[I18n-sig] JapaneseCodecs 1.1 with ISO-2022-JP codec

Martin v. Loewis martin@loewis.home.cs.tu-berlin.de
Fri, 24 Nov 2000 22:28:38 +0100


> ReadStream.readline() reads lines by calling readline() of
> the underlying stream object, and converts them into Unicode
> objects.  Therefore, line breaking is done in the layer of
> native encodings.  I believe it works well for at least the
> three Japanese encodings.

That is the case that may make trouble.
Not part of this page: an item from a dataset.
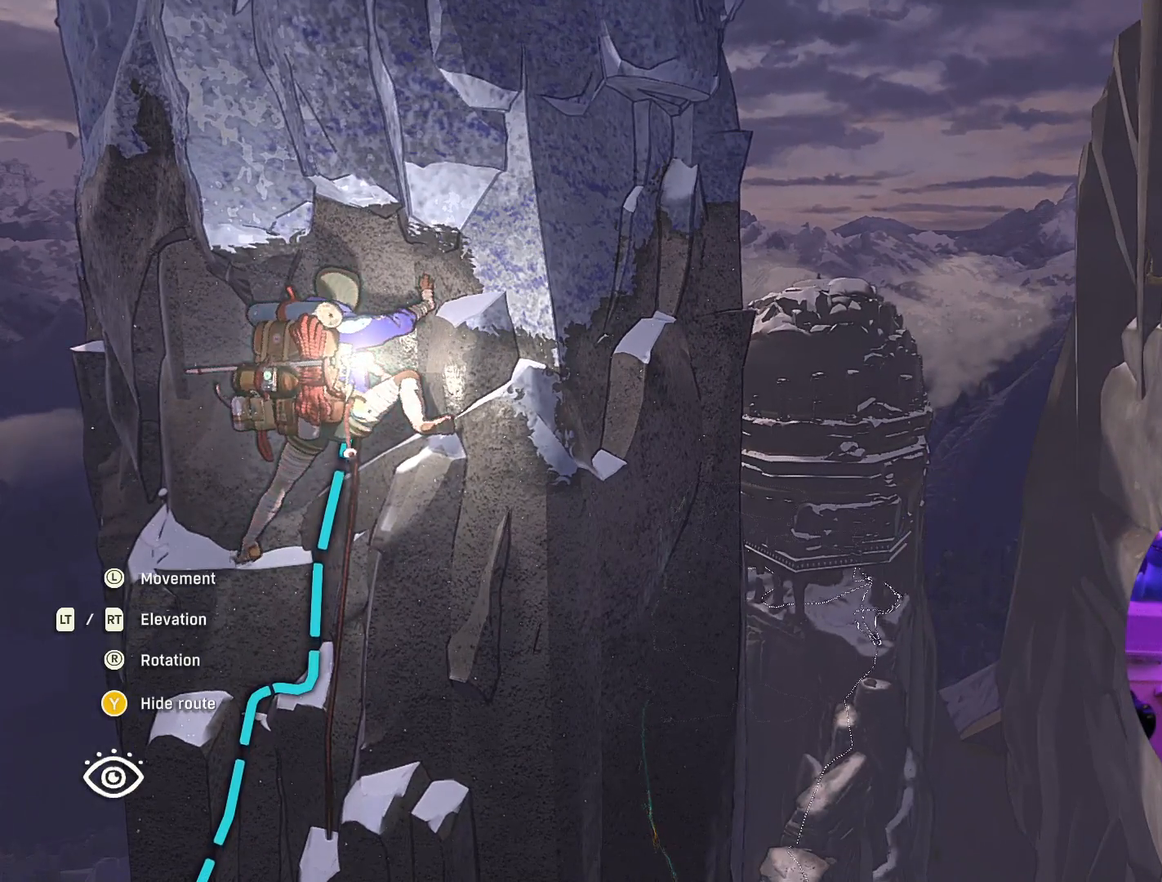
{"buttons": [], "left_stick": "center", "right_stick": "center", "events": []}
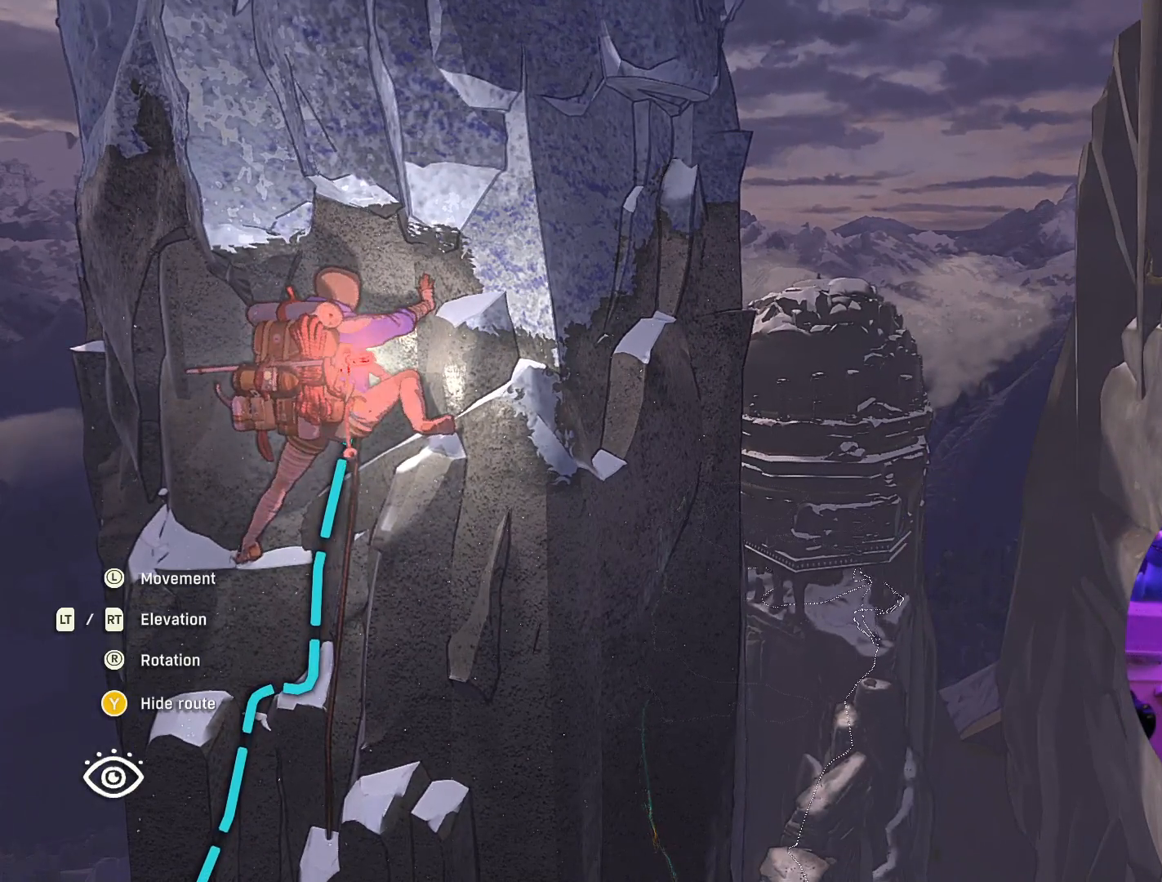
{"buttons": [], "left_stick": "center", "right_stick": "center", "events": []}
Consider u"Hello\nWorld" in
UTF-16LE; it is

  H \0 e \0 l \0 l \0 o \0 \n \0 W \0 r \0 l \0 d \0

Now, if you do readline on the underlying stream, you get

  H \0 e \0 l \0 l \0 o \0 \n

Passing that to the UTF-16 decoder causes an exception: this is an
uneven number of bytes, which is illegal in UTF-16 (it should have
read \n\0 instead).

I was merely asking for confirmation that this is not a problem in
your encodings (i.e. the byte \012 always means newline, no matter
where it appears in the encoding).

> However, ReadStream.readlines() reads a Unicode character sequence
> by calling ReadStream.read() internally, and breaks it into a set of
> lines by looking for a CR.  Is there a case that this does not work?

No, that should work just fine.

Thanks,
Martin